Their competitive edge is project management on a huge industrial scale, and they like to operate these projects independently -- not share them with others. Their case is: "Don't make us partner with inefficient state-owned companies. Let us run the thing, and then we'll make sure everyone gets paid and gets paid on time." That's their world in a nutshell.

FP: But what happens when they come to a place like Aceh, Indonesia, which had enormous political strife at the time?

SC: This company was born of a merger closed in late 1999 between Exxon and Mobil, two "Baby Standards" -- two independent decedents of the breakup of Standard Oil in 1911 that was ordered by the United States Supreme Court. Essentially it was a merger of equals when there were a lot of combinations of big oil companies in the late 1990s when prices fell and the whole industry was confronted with structural problems. They combined to better manage their positions and also to compete with the state-owned companies that were rising in Russia and Brazil and elsewhere, but the merger was really Exxon buying Mobil.

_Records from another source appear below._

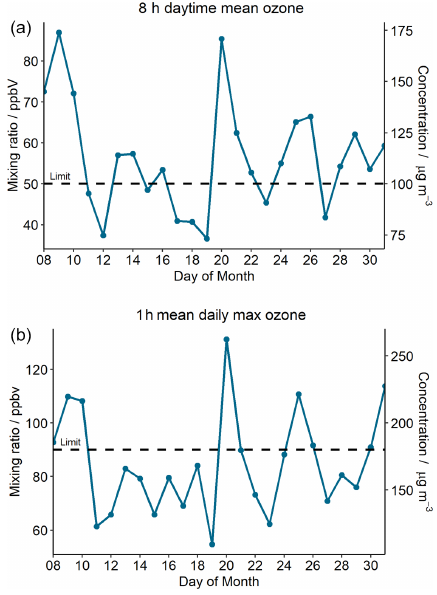
Figure 4. The 8h mean O 3 concentration between 09:00 and 17:00IST (a) and hourly averaged maximum daily O 3 concentra- tion (b) during October 2018. The dashed black line shows the pre- scribed national standards for O 3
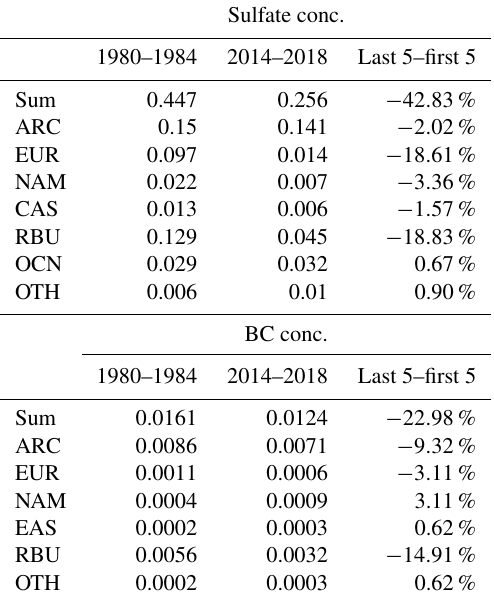
Table 1. Contributions of emissions from major source regions to the simulated annual mean near-surface sulfate and BC concentra- tions (µgm − 3 ) averaged over the Arctic in 1980–1984 and 2014– 2018, as well as the percentage differences (%) between 1980 and 1984 and 2014 and 2018 relative to 1980–1984. Sulfate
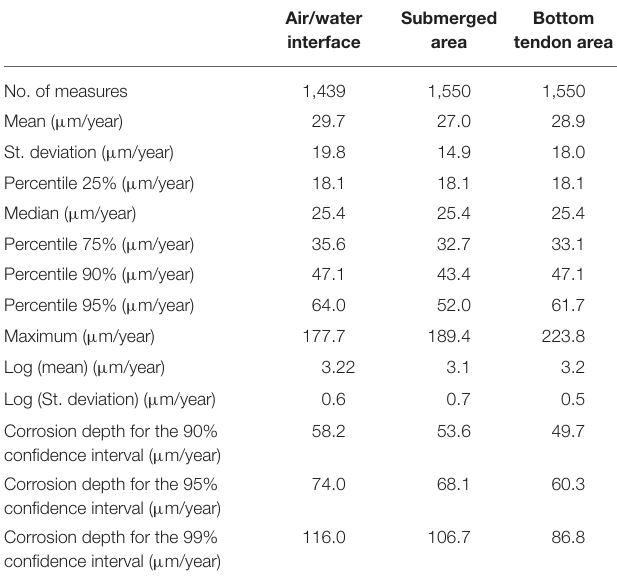
TABLE 3 | Corrosion depth experimental distribution values and main parameters of probability density functions fitted to a lognormal density function.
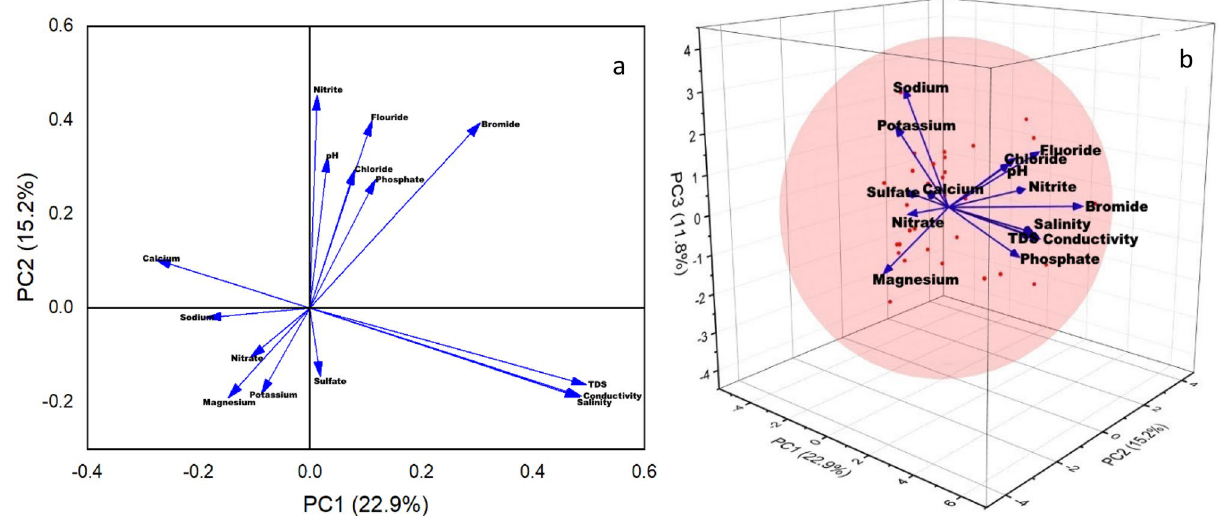
Figure 6. ( a ) 2D biplot (2PCs) and ( b ) 3D plot (3PCs) of principal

When Exxon bought Mobil, however, it bought a company whose overseas holdings were in far more adventurous places than Exxon's were. So they basically bought a bunch of wars and they bought a lot of Africa and they ended up with a map that had geopolitical risk in it to a much greater degree than Exxon alone had been forced to confront.

Probably the most important property they bought in 2000 was this giant gas field in Aceh, Indonesia, and some liquefied natural-gas facilities next door to the field. At that time, this Aceh field accounted for about a quarter of Mobil's overseas profits; it was an enormous cash cow due to some contracts they had set up with the Japanese and South Koreans. So Exxon buys this thing, and somehow their investment bankers didn't do full due diligence to report to the board of directors, "Oh yes, you're also buying a war."

Their separatist movement really ramped up and started attacking ExxonMobil's gas fields directly, and the Indonesian military, which did not want to see Aceh go after losing East Timor, was determined that that was it -- they were going to draw the line at Aceh. At that point, they were essentially under contract with ExxonMobil to defend these gas fields and they undertook a pretty brutal campaign to put down the Acehnese rebellion. This included  setting up detention centers on the perimeter of Exxon's gas fields where they detained Acehnese men and tortured them, and also conducted sweep operations in local villages that could also be violent and menacing.

This presented Exxon with a series of dilemmas that they frankly hadn't had to reckon with in the previous 10 years when they were operating on their own in places like Australia and or in Europe. They had entered Angola but it had settled down; they had a field in Chad but they hadn't developed it yet. They had a few of these dilemmas in places like Yemen, but nothing of this scale. And the records from the lawsuits that were eventually filed claiming human rights violations that ExxonMobil either had known about or should have known show that the company was pretty much over its head, at least initially and really didn't know quite what to do about this.